The recent decline has come despite the company’s management raising 2025 sales guidance with its first-quarter earnings report. Its flagship product also came to market early in 2023, eliminating FDA approval risk. The drug is powering impressive revenue growth for the company as well.

The company is question is TG Therapeutics TGTX, whose main asset is a monoclonal antibody called ublituximab, better known by its brand name Briumvi. It became approved for the treatment of relapsing forms of multiple sclerosis, or RMS, at the close of 2022 and hit the market soon thereafter.

Briumvi is positioned within an evolving competitive environment but has some advantages over competitors including around cost. In addition, TG has taken a multi-prong approach to growing its presence in this space, featuring five-year open-label extension data from its two Phase 3 trials. This revealed that 92% of patients were free from disability progression after five years of treatment with a microscopic ARR of 0.02, equivalent to one relapse occurring every 50 years of patient treatment.
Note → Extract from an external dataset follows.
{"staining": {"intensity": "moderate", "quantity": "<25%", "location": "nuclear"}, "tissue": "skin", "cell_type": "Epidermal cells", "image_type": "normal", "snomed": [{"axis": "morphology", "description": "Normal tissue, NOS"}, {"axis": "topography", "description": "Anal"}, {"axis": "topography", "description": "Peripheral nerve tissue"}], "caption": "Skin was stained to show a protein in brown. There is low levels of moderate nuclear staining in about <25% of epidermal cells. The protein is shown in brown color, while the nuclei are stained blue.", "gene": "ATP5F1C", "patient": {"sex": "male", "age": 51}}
Furthermore, no new safety signals emerged. 

Company management is also pursuing a subcutaneous or SC version of Briumvi as well as evaluating its flagship drug for other indications. Albeit these are early-stage efforts.
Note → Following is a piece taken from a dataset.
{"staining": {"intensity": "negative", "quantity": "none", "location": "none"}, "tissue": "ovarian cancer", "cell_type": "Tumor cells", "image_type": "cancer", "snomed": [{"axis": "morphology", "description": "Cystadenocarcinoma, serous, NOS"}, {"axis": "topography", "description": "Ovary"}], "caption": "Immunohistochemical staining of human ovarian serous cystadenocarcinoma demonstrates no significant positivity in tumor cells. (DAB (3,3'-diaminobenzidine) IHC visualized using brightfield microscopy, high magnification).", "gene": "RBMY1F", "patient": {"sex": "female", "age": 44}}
First-quarter results showed that Briumvi achieved year-over-year revenue growth of 135% in U.S. net sales that came in a tad under $120 million. Management also raised its 2025 net sales guidance for the drug to $560 million from $525 million. 

What dinged the stock a bit following those results was the bottom line was below expectations as management is more focused on growing market share right now. TG does have funding in place to reach profitability later this year without the need for any capital raises. In addition, Briumvi is manufactured in South Korea and is subject to the Trump administration’s ever evolving tariff policies. That said, this monoclonal antibody’s cost of goods sold is quite small compared to the list price of Briumvi.
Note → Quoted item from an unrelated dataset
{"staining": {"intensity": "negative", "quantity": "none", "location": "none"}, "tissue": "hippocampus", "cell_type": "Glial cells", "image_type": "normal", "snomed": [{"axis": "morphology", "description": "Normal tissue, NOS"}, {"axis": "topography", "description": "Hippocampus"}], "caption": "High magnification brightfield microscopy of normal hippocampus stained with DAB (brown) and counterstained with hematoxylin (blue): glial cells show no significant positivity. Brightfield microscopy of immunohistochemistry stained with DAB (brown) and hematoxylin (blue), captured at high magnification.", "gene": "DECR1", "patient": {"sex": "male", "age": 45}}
It also should be noted that Briumvi is just starting to hit the market in Europe via a commercial agreement the company recently reached and that should soon start generating considerable milestone payouts and royalites. 

The current analyst firm consensus has both revenues and profits scaling impressively over the next few years with the company generating north of $3.50 a share of earnings in 2028. The stock currently trades around $36.

I don’t mind holding this name over the longer term within my portfolio. Still, I wouldn’t mind a lower entry price or just another consistent single with a covered call trade that ends up expiring in the money. 

Option Strategy

This is how one can initiate a holding in TGTX with a covered call order. As a reminder, covered call orders involve buying an equity and simultaneously selling just out of the money call strikes against the new position.

Using the November $30 call strikes, fashion a covered call order with a net debit in the $26.25 to $26.75 a share range (net stock price - option premium). 

This strategy provides downside protection of just over 25% with upside potential of around 13% even if this equity trades down significantly over the option duration.

Note: For those investors looking for more potential upside while accepting less downside protection, use the November $35 call strikes with a net debit range of between $29.00 to $29.50 a share.

At the time of publication, Jensen was long TGTX.